To reconstruct the pseudotemporal ordering of various stage islet cells, single-cell RNA-seq data from cells of the three age groups were pooled together with α-like, β-like, and unknown cells excluded from the analysis. Monocle was used to perform differential expression analysis and significant genes (FDR < 0.01) were selected for “pseudo-time” ordering (num_path = 1, reverse = FALSE) (Trapnell et al. 2014).
To investigate whether the Notch pathway has a role in endocrine lineage identity, we combined 1,133 NICD1 target genes from αTC1-c9 datasets and 704 NICD1 target genes from βTC6 datasets to generate a master list of 1,588 unique NICD1 target genes. We compared this gene list to the list of genes that were differentially expressed in P7.5 islets.
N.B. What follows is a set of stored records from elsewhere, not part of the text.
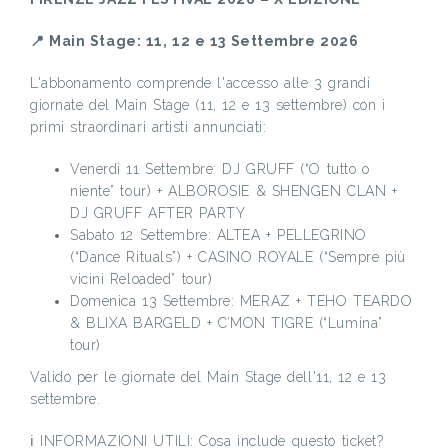
📍 Main Stage: 11, 12 e 13 Settembre 2026
L'abbonamento comprende l'accesso alle 3 grandi
giornate del Main Stage (11, 12 e 13 settembre) con i
primi straordinari artisti annunciati:
Venerdì 11 Settembre: DJ GRUFF (“O tutto o
niente” tour) + ALBOROSIE & SHENGEN CLAN +
DJ GRUFF AFTER PARTY
Sabato 12 Settembre: ALTEA + PELLEGRINO
(“Dance Rituals”) + CASINO ROYALE (“Sempre più
vicini Reloaded” tour)
Domenica 13 Settembre: MERAZ + TEHO TEARDO
& BLIXA BARGELD + C’MON TIGRE (“Lumina”
tour)
Valido per le giornate del Main Stage dell'11, 12 e 13
settembre.
ℹ️ INFORMAZIONI UTILI: Cosa include questo ticket?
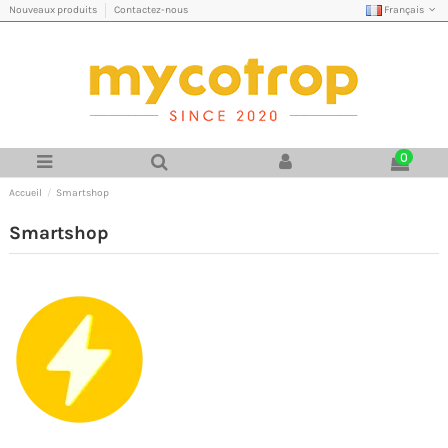
Français
Nouveaux produits
Contactez-nous
0
Accueil
Smartshop
Smartshop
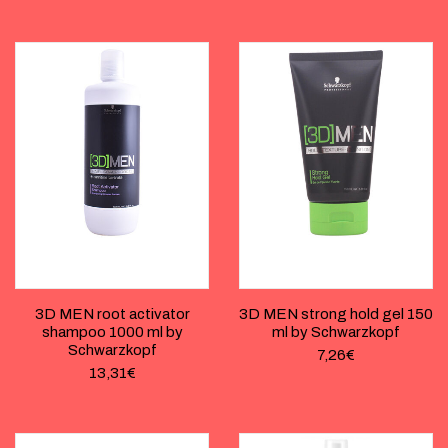
3D MEN root activator
3D MEN strong hold gel 150
shampoo 1000 ml by
ml by Schwarzkopf
Schwarzkopf
7,26
€
13,31
€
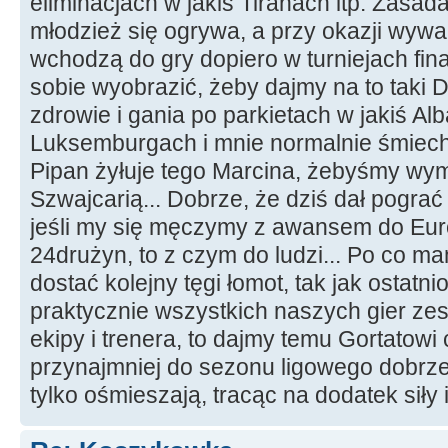
eliminacjach w jakiś Tiranach itp. Zasada
młodzież się ogrywa, a przy okazji wyw
wchodzą do gry dopiero w turniejach fin
sobie wyobrazić, żeby dajmy na to taki Di
zdrowie i gania po parkietach w jakiś Al
Luksemburgach i mnie normalnie śmiech 
Pipan żyłuje tego Marcina, żebyśmy wymę
Szwajcarią... Dobrze, że dziś dał pogra
jeśli my się męczymy z awansem do Eur
24drużyn, to z czym do ludzi... Po co 
dostać kolejny tęgi łomot, tak jak ostatni
praktycznie wszystkich naszych gier z
ekipy i trenera, to dajmy temu Gortatowi
przynajmniej do sezonu ligowego dobrze 
tylko ośmieszają, tracąc na dodatek siły 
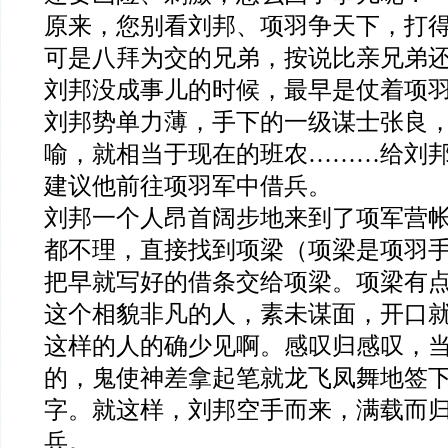
原来，您别看刘邦、项羽争天下，打
可是八拜为交的兄弟，按说比亲兄弟
刘邦没成事儿的时候，最早是仗着项
刘邦势单力薄，手下的一级谋士张良
喻，就相当于现在的班农………给刘
建议他前往项羽军中借兵。
刘邦一个人昂首阔步地来到了项军营
都不理，直接找到项梁（项梁是项羽
把早就写好的借条交给项梁。项梁有
这个相貌非凡的人，素未谋面，开口
这样的人的确少见啊。感叹归感叹，
的，鬼使神差拿起笔就龙飞凤舞地签下
字。就这样，刘邦空手而来，满载而
兵。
This comparison yielded 602 genes that were both NICD1 downstream targets in the endocrine cell lines and differentially expressed in P7.5 islets. To examine the expression pattern of NICD1 target genes in P7.5 islets, we hierarchically clustered P7.5 single-cell RNA-seq data of these 602 genes.
Author contributions
A.S.P. and J.A.Z. conceived and designed the experiment. J.A.Z., C.G., D.S., M.K.B., N.K., H.N., and R.S. performed the experiments. J.A.Z. analyzed RNA-seq data. J.S and Z.M built cDNA libraries and performed NGS sequencing. All authors refined the manuscript.